● Task inputs
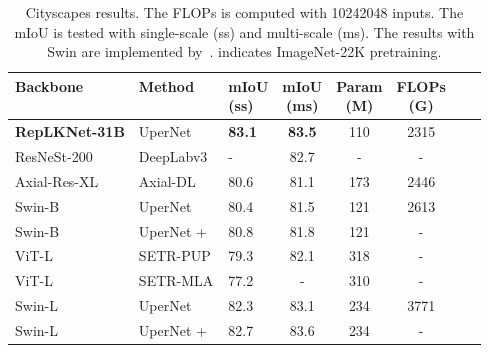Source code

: \documentclass[10pt,twocolumn,letterpaper]{article}
\begin{document}
	\setlength{\tabcolsep}{2pt}
	\begin{table}
		\caption{Cityscapes results. The FLOPs is computed with 10242048 inputs. The mIoU is tested with single-scale (ss) and multi-scale (ms). The results with Swin are implemented by~\cite{gong2021improve}.  indicates ImageNet-22K pretraining.}
		\label{table-compare-cityscapes}
		\vspace{-0.25in}
		\begin{center}		
			\small
			\begin{tabular}{lllccccc}
				\hline
				Backbone			&	Method		&		\makecell{mIoU \\ (ss)}	&	\makecell{mIoU \\ (ms)}	& 	\makecell{Param \\ (M)}	& \makecell{FLOPs \\ (G)}\\
				\hline
				\textbf{RepLKNet-31B}     	&	UperNet \cite{xiao2018unified}		&		\textbf{83.1}		&	\textbf{83.5}			&	110	&	2315\\			
				ResNeSt-200~\cite{resnest}         &   DeepLabv3~\cite{chen2017rethinking}   &       -           &   82.7            &   -       &   -   \\
				Axial-Res-XL	&Axial-DL \cite{wang2020axial}		&	80.6		&	81.1		&	173	&	2446	\\
				Swin-B					&	UperNet		&		80.4		&	81.5		&	121		&	2613	\\	Swin-B &	UperNet + \cite{gong2021improve}		&		80.8		&	81.8		&	121		&	-	\\
				\hline
				ViT-L~	&	SETR-PUP \cite{zheng2021rethinking}	&		79.3		&	82.1		&	318	&	-	\\
				ViT-L~	&	SETR-MLA &		77.2		&	-			&	310	&	-		\\
				Swin-L~	&	UperNet		&		82.3		&	83.1		&	234		&	3771	\\
				Swin-L~     &	UperNet + \cite{gong2021improve}		&		82.7		&	83.6		&	234		&	-	\\
				\hline
			\end{tabular}
		\end{center}
		\vspace{-0.3in}
	\end{table}
	
	
\end{document}
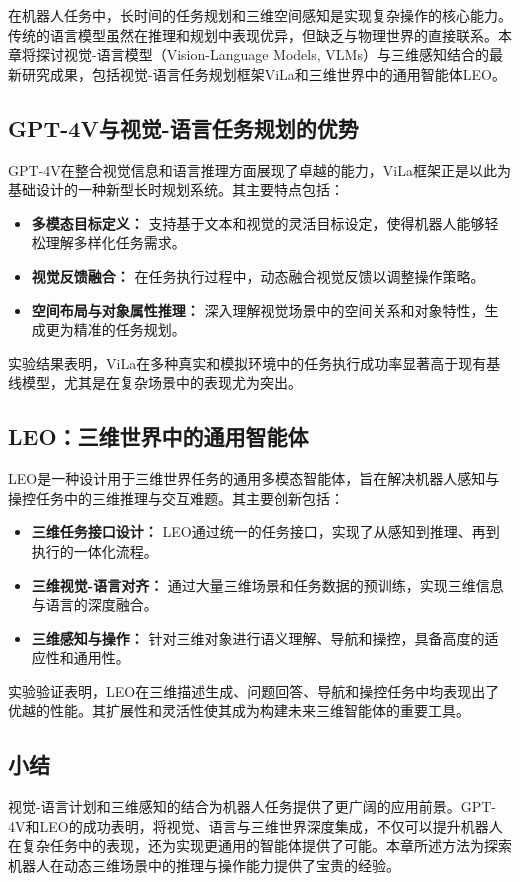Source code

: \documentclass[a4paper]{article}
\begin{document}
在机器人任务中，长时间的任务规划和三维空间感知是实现复杂操作的核心能力。传统的语言模型虽然在推理和规划中表现优异，但缺乏与物理世界的直接联系。本章将探讨视觉-语言模型（Vision-Language Models, VLMs）与三维感知结合的最新研究成果，包括视觉-语言任务规划框架ViLa和三维世界中的通用智能体LEO。

\subsection{GPT-4V与视觉-语言任务规划的优势}
GPT-4V在整合视觉信息和语言推理方面展现了卓越的能力，ViLa框架正是以此为基础设计的一种新型长时规划系统。其主要特点包括：
\begin{itemize}
    \item \textbf{多模态目标定义：} 支持基于文本和视觉的灵活目标设定，使得机器人能够轻松理解多样化任务需求。
    \item \textbf{视觉反馈融合：} 在任务执行过程中，动态融合视觉反馈以调整操作策略。
    \item \textbf{空间布局与对象属性推理：} 深入理解视觉场景中的空间关系和对象特性，生成更为精准的任务规划。
\end{itemize}
实验结果表明，ViLa在多种真实和模拟环境中的任务执行成功率显著高于现有基线模型，尤其是在复杂场景中的表现尤为突出。

\subsection{LEO：三维世界中的通用智能体}
LEO是一种设计用于三维世界任务的通用多模态智能体，旨在解决机器人感知与操控任务中的三维推理与交互难题。其主要创新包括：
\begin{itemize}
    \item \textbf{三维任务接口设计：} LEO通过统一的任务接口，实现了从感知到推理、再到执行的一体化流程。
    \item \textbf{三维视觉-语言对齐：} 通过大量三维场景和任务数据的预训练，实现三维信息与语言的深度融合。
    \item \textbf{三维感知与操作：} 针对三维对象进行语义理解、导航和操控，具备高度的适应性和通用性。
\end{itemize}
实验验证表明，LEO在三维描述生成、问题回答、导航和操控任务中均表现出了优越的性能。其扩展性和灵活性使其成为构建未来三维智能体的重要工具。

\subsection{小结}
视觉-语言计划和三维感知的结合为机器人任务提供了更广阔的应用前景。GPT-4V和LEO的成功表明，将视觉、语言与三维世界深度集成，不仅可以提升机器人在复杂任务中的表现，还为实现更通用的智能体提供了可能。本章所述方法为探索机器人在动态三维场景中的推理与操作能力提供了宝贵的经验。
\end{document}
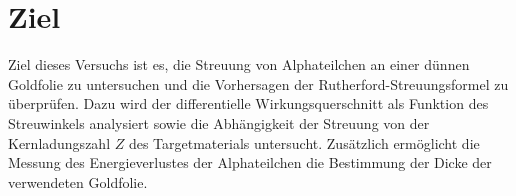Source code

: \section{Ziel}
\label{sec:objective}

Ziel dieses Versuchs ist es, die Streuung von Alphateilchen an einer dünnen Goldfolie zu untersuchen und die Vorhersagen der Rutherford-Streuungsformel zu überprüfen. 
Dazu wird der differentielle Wirkungsquerschnitt als Funktion des Streuwinkels analysiert sowie die Abhängigkeit der Streuung von der Kernladungszahl $Z$ des Targetmaterials untersucht. 
Zusätzlich ermöglicht die Messung des Energieverlustes der Alphateilchen die Bestimmung der Dicke der verwendeten Goldfolie.

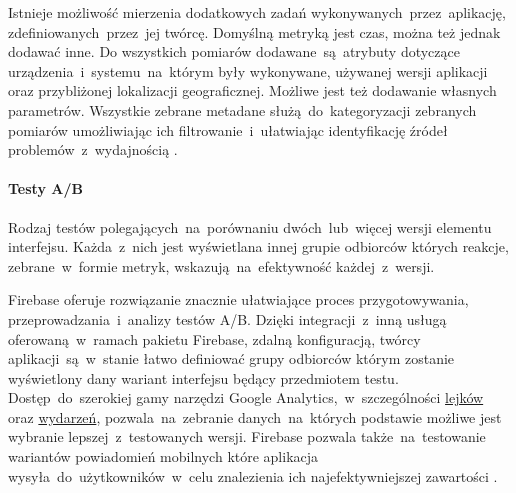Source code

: Istnieje możliwość mierzenia dodatkowych zadań wykonywanych~przez~aplikację, zdefiniowanych~przez~jej twórcę. Domyślną metryką jest czas, można też jednak dodawać inne. Do wszystkich pomiarów dodawane~są~atrybuty dotyczące urządzenia~i~systemu~na~którym były wykonywane, używanej wersji aplikacji oraz przybliżonej lokalizacji geograficznej. Możliwe jest też dodawanie własnych parametrów. Wszystkie zebrane metadane służą~do~kategoryzacji zebranych pomiarów umożliwiając ich  filtrowanie~i~ułatwiając identyfikację źródeł problemów~z~wydajnością \cite{Fb_Pref_Monitor}.

\paragraph{Testy A/B}
Rodzaj testów polegających~na~porównaniu dwóch~lub~więcej wersji elementu interfejsu. Każda~z~nich jest wyświetlana innej grupie odbiorców których reakcje, zebrane~w~formie metryk, wskazują~na~efektywność każdej~z~wersji. 

Firebase oferuje rozwiązanie znacznie ułatwiające proces przygotowywania, przeprowadzania~i~analizy testów A/B. Dzięki integracji~z~inną usługą oferowaną~w~ramach pakietu Firebase, zdalną konfiguracją, twórcy aplikacji~są~w~stanie łatwo definiować grupy odbiorców którym zostanie wyświetlony dany wariant interfejsu będący przedmiotem testu. Dostęp~do~szerokiej gamy narzędzi Google Analytics,~w~szczególności \hyperref[par:ga-funnels]{lejków} oraz  \hyperref[par:ga-events]{wydarzeń}, pozwala~na~zebranie danych~na~których podstawie możliwe jest wybranie lepszej~z~testowanych wersji. Firebase pozwala także~na~testowanie wariantów powiadomień mobilnych które aplikacja wysyła~do~użytkowników~w~celu znalezienia ich najefektywniejszej zawartości \cite{Fb_AB_Testing}.

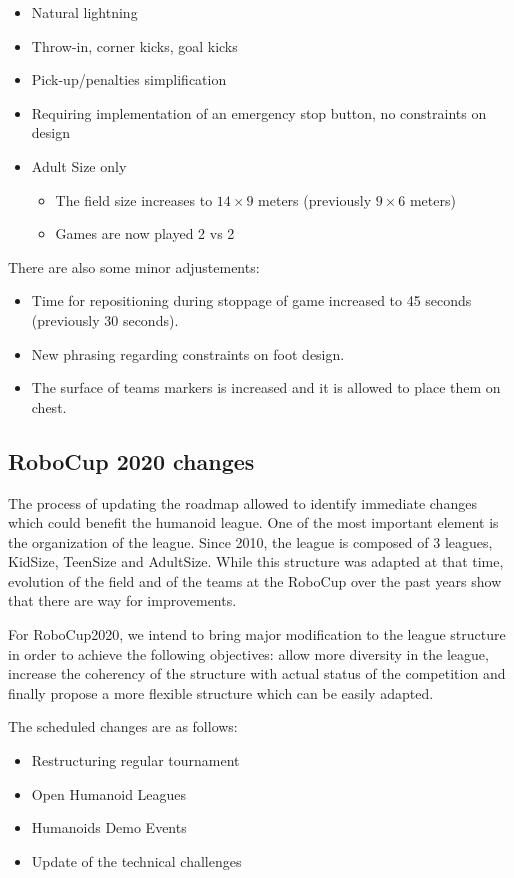 \documentclass{article}
\begin{document}
\begin{itemize}
\item Natural lightning
\item Throw-in, corner kicks, goal kicks %
\item Pick-up/penalties simplification
\item Requiring implementation of an emergency stop button, no constraints on design
\item Adult Size only
  \begin{itemize}
  \item The field size increases to $14 \times 9$ meters (previously $9 \times 6$ meters)
  \item Games are now played 2 vs 2
  \end{itemize}
\end{itemize}

There are also some minor adjustements:

\begin{itemize}
\item Time for repositioning during stoppage of game increased to 45 seconds (previously 30 seconds).
\item New phrasing regarding constraints on foot design.
\item The surface of teams markers is increased and it is allowed to place them on chest.
\end{itemize}

\subsection{RoboCup 2020 changes}

The process of updating the roadmap allowed to identify immediate changes which
could benefit the humanoid league.
One of the most important element is the organization of the league. Since 2010,
the league is composed of 3 leagues, KidSize, TeenSize and AdultSize.
While this structure was adapted at that time, evolution of the field and of the
teams at the RoboCup over the past years show that there are way for improvements.

For RoboCup2020, we intend to bring major modification to the league structure
in order to achieve the following objectives:
allow more diversity in the league,
increase the coherency of the structure with actual status of the competition
and finally propose a more flexible structure which can be easily adapted.

The scheduled changes are as follows:
\begin{itemize}
\item Restructuring regular tournament
\item Open Humanoid Leagues
\item Humanoids Demo Events
\item Update of the technical challenges
\end{itemize}
\end{document}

● Work instruction
Copy every line from the records that holds the string "increased".

● Answer box
\item Time for repositioning during stoppage of game increased to 45 seconds (previously 30 seconds).
\item The surface of teams markers is increased and it is allowed to place them on chest.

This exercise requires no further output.